Typically, charitable foundations have a mission of helping underprivileged individuals, or even countries, in different ways and situations. Their scope is wide, encompassing anything from helping people who can´t afford an education in securing one, to providing food and shelter for the homeless, or supplying medical treatment for patients suffering from a specific condition.


The laws that regulate the functioning of charitable foundations around the world usually provide them with fiscal benefits and tax exemptions. Charitable foundations fall into the category of non-profit organizations. Contrary to popular belief, this doesn´t mean that they do not want to generate profits, but only that whenever they have a profit, it must be reinvested into the foundation´s projects, as opposed to shared between its partners or members.
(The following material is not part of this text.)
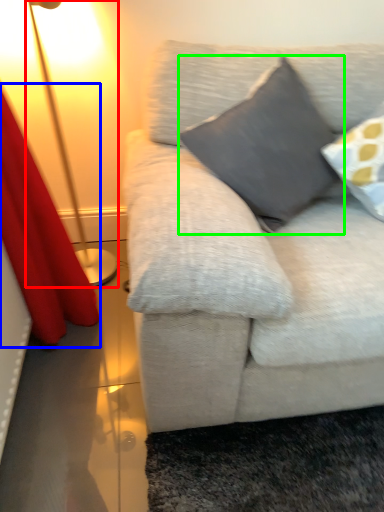
Question: Which object is the farthest from lamp (highlighted by a red box)? Choose among these: curtain (highlighted by a blue box) or pillow (highlighted by a green box).

Choices:
 (A) curtain
 (B) pillow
Although the concepts of non-profit organization, non-governmental organization (NGO), and charitable foundation often overlap, they are not the same. For example, a foundation created to support children with cancer in an undeveloped country could be an NGO, if the government is in no way involved in its functioning, and it would be a non-profit organization as well. But non-profit organizations and NGOs have to fulfill certain requirements in order to achieve the status of foundation.

Charitable foundations are often started with a donation from an individual or group of individuals. It is then the Foundation´s members´ job to make sure the funds are renewed by way of fundraising activities, and to monitor that the way the foundation´s money is spent is in alignment with its mission.

Although ideas of what falls into the legal category of a charitable foundation are varied around the world, globalization is showing a tendency to minimize the gap between regional regulations. The Internet has also made it possible for charitable foundations to find contributors directly, without intermediaries and with a minimum advertising expense. In today´s world, almost anyone with a noble purpose can start a philanthropic project and gain adherence. Nevertheless, not all of these endeavors will be legally recognized as foundations, unless they comply with local regulations.